Sky and Space Global’s revenues will commence once its communications sub-systems become operational. It has already won a maiden customer in pan-African telco Sat-Space Africa.

SAS believes Sat-Space Africa alone could deliver satellite telephony revenues in excess of $30million.

The bad news

LEO boom has lured an array of powerful new entrants, funded by some of the wealthiest organisations and individuals on the planet.

Among those aiming to win a big slice of this emerging market is Elon Musk, the visionary founder of Paypal, Tesla, SolarCity and SpaceX, who aims to position 4000 satellites 1100km up in geostationary orbit to provide a global data network.

Japanese internet/telco giant Softbank is setting up constellation of 600 LEO satellites via its Oneweb subsidiary.

LEO is the reason Microsoft co-founder Paul Allen has just built the world’s biggest plane. The Stratolaunch, with six engines and 28 wheels, will soon start launching satellite-carrying rockets into space.

Much of Sky and Global’s satellites will be deployed by Richard Branson’s Virgin Galactic.

Tim Knapton of TechVoyage.
Tim Knapton of TechVoyage.

Conclusion

It remains to be seen what kind of market share Sky and Space Global can carve out for itself.

There are clearly some sizeable commercial challenges along the way.

But the company has somewhat valorously predicted it could deliver annual revenues of up to $1 billion once its 200 LEO network is fully operational in three to five years.
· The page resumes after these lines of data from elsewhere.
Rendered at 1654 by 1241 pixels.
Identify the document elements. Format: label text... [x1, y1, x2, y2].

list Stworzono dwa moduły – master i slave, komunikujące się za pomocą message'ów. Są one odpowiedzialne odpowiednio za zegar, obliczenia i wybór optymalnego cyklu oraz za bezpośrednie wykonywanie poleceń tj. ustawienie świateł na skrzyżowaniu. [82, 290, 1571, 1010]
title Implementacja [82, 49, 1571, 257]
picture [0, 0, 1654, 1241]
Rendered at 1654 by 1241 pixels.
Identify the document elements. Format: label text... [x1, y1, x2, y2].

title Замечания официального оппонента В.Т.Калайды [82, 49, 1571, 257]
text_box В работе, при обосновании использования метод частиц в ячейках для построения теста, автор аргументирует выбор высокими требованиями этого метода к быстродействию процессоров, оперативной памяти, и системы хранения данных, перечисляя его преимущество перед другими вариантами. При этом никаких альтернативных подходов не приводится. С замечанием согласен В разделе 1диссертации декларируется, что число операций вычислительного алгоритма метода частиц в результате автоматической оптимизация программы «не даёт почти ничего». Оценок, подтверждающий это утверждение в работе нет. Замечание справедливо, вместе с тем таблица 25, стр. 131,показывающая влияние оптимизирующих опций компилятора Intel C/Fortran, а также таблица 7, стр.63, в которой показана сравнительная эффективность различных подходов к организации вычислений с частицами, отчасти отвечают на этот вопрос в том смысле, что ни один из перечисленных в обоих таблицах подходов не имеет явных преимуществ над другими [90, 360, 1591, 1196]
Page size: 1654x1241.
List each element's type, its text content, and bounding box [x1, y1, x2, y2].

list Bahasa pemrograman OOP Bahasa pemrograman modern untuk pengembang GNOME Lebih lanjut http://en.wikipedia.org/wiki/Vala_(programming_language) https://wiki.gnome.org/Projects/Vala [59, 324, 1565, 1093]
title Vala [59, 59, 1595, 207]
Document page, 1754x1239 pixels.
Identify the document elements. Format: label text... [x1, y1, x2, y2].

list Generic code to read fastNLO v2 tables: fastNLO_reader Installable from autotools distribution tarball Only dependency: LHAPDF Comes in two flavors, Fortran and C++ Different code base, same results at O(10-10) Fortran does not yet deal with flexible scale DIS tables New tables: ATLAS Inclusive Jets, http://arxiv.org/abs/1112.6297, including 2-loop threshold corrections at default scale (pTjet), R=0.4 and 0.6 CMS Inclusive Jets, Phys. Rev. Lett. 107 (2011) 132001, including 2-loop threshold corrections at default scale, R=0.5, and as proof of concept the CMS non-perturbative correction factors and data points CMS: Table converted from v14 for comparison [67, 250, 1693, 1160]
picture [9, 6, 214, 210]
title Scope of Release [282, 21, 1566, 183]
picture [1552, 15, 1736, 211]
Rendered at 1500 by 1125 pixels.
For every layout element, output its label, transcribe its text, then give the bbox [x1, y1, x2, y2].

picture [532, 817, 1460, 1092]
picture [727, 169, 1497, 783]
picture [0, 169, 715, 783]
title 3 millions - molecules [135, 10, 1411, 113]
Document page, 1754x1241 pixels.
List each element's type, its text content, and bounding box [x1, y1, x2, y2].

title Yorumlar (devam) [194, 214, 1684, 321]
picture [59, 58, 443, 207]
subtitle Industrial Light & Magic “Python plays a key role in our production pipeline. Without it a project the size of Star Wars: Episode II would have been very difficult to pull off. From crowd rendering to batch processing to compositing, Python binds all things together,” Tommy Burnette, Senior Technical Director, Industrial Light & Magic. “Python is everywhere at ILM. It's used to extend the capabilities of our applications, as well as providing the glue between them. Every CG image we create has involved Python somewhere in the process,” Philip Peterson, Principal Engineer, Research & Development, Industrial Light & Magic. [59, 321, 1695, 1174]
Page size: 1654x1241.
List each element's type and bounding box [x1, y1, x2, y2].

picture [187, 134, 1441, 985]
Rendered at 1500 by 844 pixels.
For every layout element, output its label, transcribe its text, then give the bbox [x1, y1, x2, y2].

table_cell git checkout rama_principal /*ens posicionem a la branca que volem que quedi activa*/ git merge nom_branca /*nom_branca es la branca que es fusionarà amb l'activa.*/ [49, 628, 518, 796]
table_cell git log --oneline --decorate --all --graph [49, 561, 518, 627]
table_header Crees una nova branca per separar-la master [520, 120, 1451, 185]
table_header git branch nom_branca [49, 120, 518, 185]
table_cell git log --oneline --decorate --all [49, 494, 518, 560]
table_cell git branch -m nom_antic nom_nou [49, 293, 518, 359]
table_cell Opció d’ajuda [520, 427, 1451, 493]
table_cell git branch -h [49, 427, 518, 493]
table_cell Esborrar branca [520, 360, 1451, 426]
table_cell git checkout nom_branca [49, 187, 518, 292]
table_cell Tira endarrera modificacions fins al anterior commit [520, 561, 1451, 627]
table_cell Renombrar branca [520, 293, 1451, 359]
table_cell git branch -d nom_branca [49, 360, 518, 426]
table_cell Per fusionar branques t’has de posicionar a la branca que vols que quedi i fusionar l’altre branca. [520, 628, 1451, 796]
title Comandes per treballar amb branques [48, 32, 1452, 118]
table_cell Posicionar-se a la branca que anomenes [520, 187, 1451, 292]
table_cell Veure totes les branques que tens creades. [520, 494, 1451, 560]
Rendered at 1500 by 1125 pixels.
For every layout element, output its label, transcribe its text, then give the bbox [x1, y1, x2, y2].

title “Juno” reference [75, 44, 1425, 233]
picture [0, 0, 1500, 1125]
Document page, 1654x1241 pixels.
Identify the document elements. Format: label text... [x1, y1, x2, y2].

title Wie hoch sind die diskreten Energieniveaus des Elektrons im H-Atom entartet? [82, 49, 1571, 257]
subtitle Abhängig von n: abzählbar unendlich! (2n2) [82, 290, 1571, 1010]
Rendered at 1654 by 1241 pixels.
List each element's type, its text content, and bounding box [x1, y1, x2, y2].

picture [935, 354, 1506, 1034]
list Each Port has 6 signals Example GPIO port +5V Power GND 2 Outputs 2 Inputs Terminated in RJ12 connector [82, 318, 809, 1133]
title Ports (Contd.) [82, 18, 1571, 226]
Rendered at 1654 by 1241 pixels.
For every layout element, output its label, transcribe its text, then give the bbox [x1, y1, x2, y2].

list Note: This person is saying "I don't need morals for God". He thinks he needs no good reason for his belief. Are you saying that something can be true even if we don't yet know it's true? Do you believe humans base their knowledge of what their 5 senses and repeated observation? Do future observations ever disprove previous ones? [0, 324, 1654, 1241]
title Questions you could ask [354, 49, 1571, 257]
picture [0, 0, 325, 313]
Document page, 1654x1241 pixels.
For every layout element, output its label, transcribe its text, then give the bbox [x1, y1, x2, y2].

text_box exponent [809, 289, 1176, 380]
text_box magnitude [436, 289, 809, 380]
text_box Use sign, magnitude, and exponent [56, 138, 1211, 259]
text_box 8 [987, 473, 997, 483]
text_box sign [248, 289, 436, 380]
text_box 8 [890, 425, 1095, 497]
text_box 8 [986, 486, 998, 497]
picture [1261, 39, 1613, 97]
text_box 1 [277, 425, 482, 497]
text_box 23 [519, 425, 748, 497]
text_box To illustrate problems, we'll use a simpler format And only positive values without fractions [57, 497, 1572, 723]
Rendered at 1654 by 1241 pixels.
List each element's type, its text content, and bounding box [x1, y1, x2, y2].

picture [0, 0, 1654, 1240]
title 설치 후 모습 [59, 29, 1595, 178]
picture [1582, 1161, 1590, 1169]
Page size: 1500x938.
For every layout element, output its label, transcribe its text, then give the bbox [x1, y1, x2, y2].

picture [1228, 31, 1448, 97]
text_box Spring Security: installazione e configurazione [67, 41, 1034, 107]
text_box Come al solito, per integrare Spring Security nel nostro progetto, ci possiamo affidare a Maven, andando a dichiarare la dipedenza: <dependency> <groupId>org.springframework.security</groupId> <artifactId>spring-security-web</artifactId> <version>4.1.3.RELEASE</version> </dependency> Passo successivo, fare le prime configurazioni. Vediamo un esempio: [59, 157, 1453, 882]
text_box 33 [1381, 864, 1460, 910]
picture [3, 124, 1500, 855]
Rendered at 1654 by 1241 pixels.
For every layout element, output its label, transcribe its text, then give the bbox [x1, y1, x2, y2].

That would make the current market cap look very modest.


Tim Knapton is the founder and CEO of online tech research and finance marketplace TechVoyage.   Its video/financial database and digital broadcast platform provide a more efficient way for investors to appraise listed and unlisted tech companies and for entrepreneurs to finance, acquire and exit them.   

Previously Tim was Head of Corporate Broking at Deutsche Australia and before that ran a research department for a leading broking house.  Tim has also been a freelance tech/finance journalist for more than 20 years and a columnist with The Australian Financial Review, The Bulletin, BRW, Shares and Australian Business.

 

This article does not constitute financial product advice. You should consider obtaining independent advice before making any financial decisions.